The reason I had suggested rate limiting via wget (like really slow rates for testing purposes) instead of rate limiting via the AP was because there is more in play than just wifi networking protocols that have not yet been eliminated as potential contributing factors. It is also possible that there is some issue with the 750s' implementation of the TCP protocol. Consider the case of dropped/corrupted TCP packet(s), for which the camera should eventually receive a NAK from the downloading computer. Is the dashcam properly retransmitting that portion of the file from its TCP send window or has it made sacrifices in order to operate with fewer resources including RAM? Perhaps the dashcam is being confused by a request to retransmit specific packets, causing the TCP or HTTP server process to hang up the rest of the dashcam OS/SoC? That you are experiencing increasing latency in ping requests, prior to non-response suggests a transport protocol issue occurring first but is not any real proof without network protocol analysis.

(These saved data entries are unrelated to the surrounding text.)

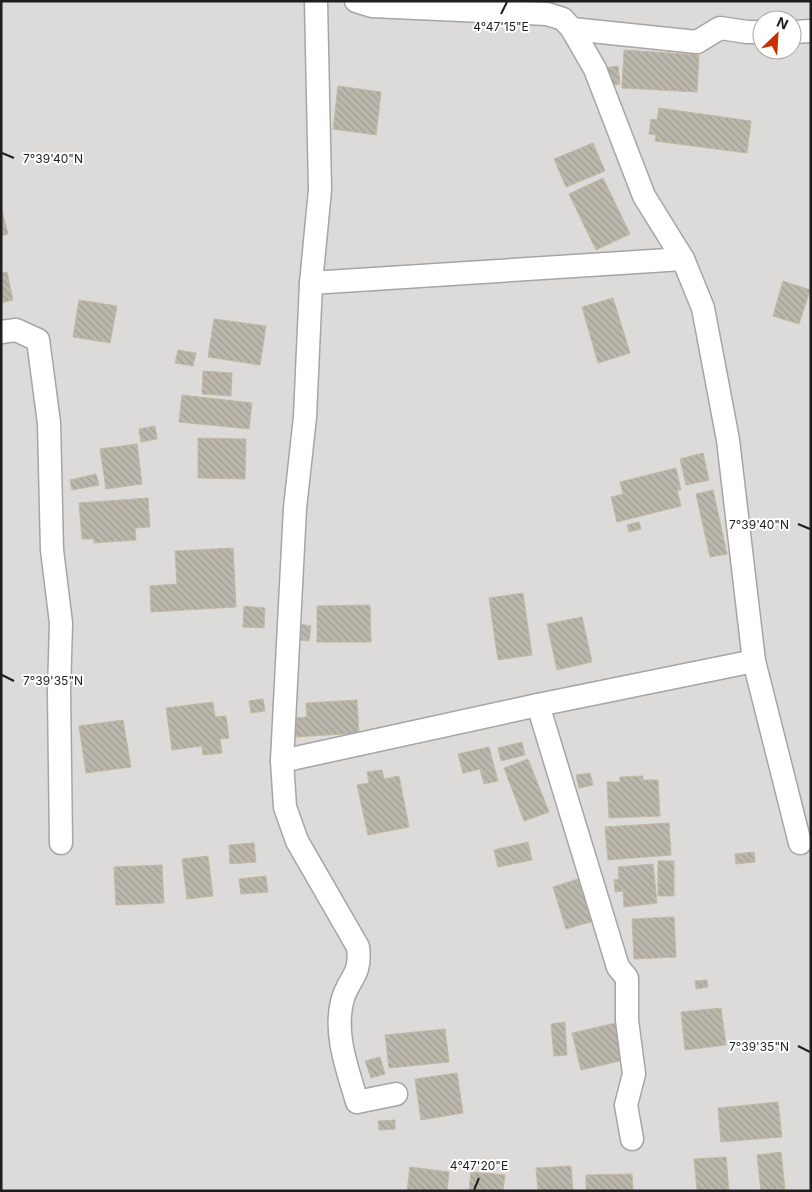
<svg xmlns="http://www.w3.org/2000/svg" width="812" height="1192" font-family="Inter,sans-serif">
  <defs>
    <pattern id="building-back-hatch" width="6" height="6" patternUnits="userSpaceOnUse" patternTransform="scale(1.25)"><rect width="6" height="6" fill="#bcb7ac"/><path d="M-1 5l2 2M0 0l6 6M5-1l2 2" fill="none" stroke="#a19d94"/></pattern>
  </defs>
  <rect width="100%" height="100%" fill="#efeee3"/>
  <!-- residential -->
  <path fill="#dcdbda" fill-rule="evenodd" d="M1 1H811V1191H1ZM762 20H792V50H762Z"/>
  <!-- building -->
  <g fill="url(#building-back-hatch)" stroke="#c2b8a4">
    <path d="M624 50 699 55 697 92 622 88Z"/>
    <path d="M618 66 620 84 607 85 605 68Z"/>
    <path d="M338 86 381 92 376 135 333 129Z"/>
    <path d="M659 108 751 121 747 153 655 141 656 135 649 134 651 119 657 120Z"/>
    <path d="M593 143 605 171 566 187 554 159Z"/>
    <path d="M603 178 630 234 596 250 569 194Z"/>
    <path d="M1 207 8 234 1 236Z"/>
    <path d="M7 272 13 300 1 303V273Z"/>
    <path d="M783 281 810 290 799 324 773 316Z"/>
    <path d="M613 298 630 353 598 363 582 307Z"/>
    <path d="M79 300 117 306 110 343 73 337Z"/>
    <path d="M214 319 266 326 260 365 208 357Z"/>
    <path d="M178 350 196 353 193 366 175 363Z"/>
    <path d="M203 371 232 373 231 396 202 394Z"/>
    <path d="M182 395 252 403 249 429 179 422Z"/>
    <path d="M155 426 157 439 141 442 139 429Z"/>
    <path d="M198 438 246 439 245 479 198 478Z"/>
    <path d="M137 444 142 484 106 489 100 449Z"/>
    <path d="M703 453 709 480 686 485 680 459Z"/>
    <path d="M676 468 681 490H677L681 506 617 522 611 497 623 494 620 482Z"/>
    <path d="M96 474 99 485 72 490 70 480Z"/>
    <path d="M713 490 727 554 710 557 696 494Z"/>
    <path d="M148 498 150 527 135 528 136 540 94 543V539H82L79 503Z"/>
    <path d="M639 522 641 529 629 532 627 525Z"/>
    <path d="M233 548 236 607 151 612 150 586 177 584 175 551Z"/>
    <path d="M523 593 532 655 498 660 489 598Z"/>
    <path d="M370 605 371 642H317V606Z"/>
    <path d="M244 606 265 608 264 628 243 627Z"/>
    <path d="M582 617 592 662 557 670 547 624Z"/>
    <path d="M294 623 311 626 309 641 292 639Z"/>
    <path d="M263 699 265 711 251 713 249 701Z"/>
    <path d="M357 700 359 733 296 737 295 718 307 717 306 703Z"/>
    <path d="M213 702 215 717 226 716 229 738 220 739 222 753 203 755 202 746 172 750 166 708Z"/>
    <path d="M123 720 131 767 86 773 79 726Z"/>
    <path d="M522 742 525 755 501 761 498 748Z"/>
    <path d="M489 747 498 781 484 784 480 769 463 773 458 754Z"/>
    <path d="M528 759 549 812 524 821 504 768Z"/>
    <path d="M382 770 384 779 399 776 409 827 368 835 357 785 369 783 367 772Z"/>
    <path d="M590 773 593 785 579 788 576 775Z"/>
    <path d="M643 776V780H658L660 816 609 818 607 782H620V777Z"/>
    <path d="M669 823 671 855 608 860 605 827Z"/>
    <path d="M528 842 532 860 498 867 494 850Z"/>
    <path d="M254 843 256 862 230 864 229 845Z"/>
    <path d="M754 852 755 862 736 864 735 854Z"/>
    <path d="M208 856 213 896 187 899 182 859Z"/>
    <rect x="658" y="861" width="16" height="35"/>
    <path d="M653 864 657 903 624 907 623 891 615 892 614 880 619 879 618 867Z"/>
    <path d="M162 865 164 903 116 905 114 867Z"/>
    <path d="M266 876 268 892 241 894 239 879Z"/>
    <path d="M581 878 594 921 566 929 553 887Z"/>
    <path d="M674 917 676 957 634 959 632 919Z"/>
    <path d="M707 980 708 987 696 989 695 981Z"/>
    <path d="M721 1008 726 1045 685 1050 681 1012Z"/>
    <path d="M565 1022 567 1055 554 1056 551 1024Z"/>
    <path d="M616 1023 624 1060 581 1070 572 1033Z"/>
    <path d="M445 1029 449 1062 389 1068 385 1035Z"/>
    <path d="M380 1057 385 1074 371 1078 365 1061Z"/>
    <path d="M457 1073 463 1113 421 1120 415 1079Z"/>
    <path d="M778 1102 782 1137 721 1142 718 1108Z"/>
    <path d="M395 1120V1129L379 1130 378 1121Z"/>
    <path d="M781 1152 785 1189 761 1191 757 1155Z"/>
    <path d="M726 1157 729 1191H697L694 1159Z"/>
    <path d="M571 1166 573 1191H538L536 1168Z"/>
    <path d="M410 1167 449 1172 447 1191H407Z"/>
    <path d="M471 1172 505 1175 503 1191H469Z"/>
    <path d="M632 1174 633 1191H586V1175Z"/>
  </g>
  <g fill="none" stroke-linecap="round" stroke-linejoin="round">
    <!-- minor casing -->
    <g stroke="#a5a5a5" stroke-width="25">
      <g id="minor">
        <path d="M316 1 320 190 311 283 305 417 295 508 282 761 285 807 297 841 358 947C362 977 347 979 342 1002 334 1036 348 1070 357 1102L396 1094"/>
        <path d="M356 1 372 6 547 14 563 19 572 29 697 42 720 28 747 32H762"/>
        <path d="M572 29 595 69 644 196 683 259 703 308 728 440 754 661 800 843"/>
        <path d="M792 32 811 31"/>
        <path d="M311 283 683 259"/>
        <path d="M1 332 16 330 38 340 49 423 52 550 61 623 59 692 61 843"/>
        <path d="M538 705 618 967 627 978V1020L634 1074 626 1105 632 1139"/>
        <path d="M282 761 538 705 754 661"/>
      </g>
    </g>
    <!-- minor -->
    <use href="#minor" stroke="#fff" stroke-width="22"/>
  </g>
  <!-- ticks -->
  <path fill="none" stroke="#1e1e1e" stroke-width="2" d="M501 14 507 2M2 153 14 158M798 524 810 529M2 675 14 681M798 1046 810 1052M474 1190 479 1178"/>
  <g font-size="12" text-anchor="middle" fill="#1e1e1e" stroke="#fff" stroke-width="4" stroke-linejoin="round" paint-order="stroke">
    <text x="501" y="31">4°47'15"E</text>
    <text x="53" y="163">7°39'40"N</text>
    <text x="759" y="529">7°39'40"N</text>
    <text x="53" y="685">7°39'35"N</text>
    <text x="759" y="1051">7°39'35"N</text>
    <text x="479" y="1170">4°47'20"E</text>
  </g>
  <!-- border -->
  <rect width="812" height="1192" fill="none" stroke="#1e1e1e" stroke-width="5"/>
  <!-- north arrow -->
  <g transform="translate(777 35) rotate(25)"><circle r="24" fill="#ffffff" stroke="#a5a5a5"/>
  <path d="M0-4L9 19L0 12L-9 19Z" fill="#cb2f00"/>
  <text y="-8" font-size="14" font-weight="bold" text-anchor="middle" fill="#1e1e1e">N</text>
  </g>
</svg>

Try forcing 802.11g first. Then if problem still persists, you can try to find ways to workaround the issue present in the dashcam, because it may be next to impossible to get blackvue to even find or correct it. Or perhaps they have already identified an issue and it led to them making this recent change in their own hosted service. Please take notice as to how the service change does not affect the 650s, and that the language use of "for now" suggests that they discovered a problem which they may hope to fix?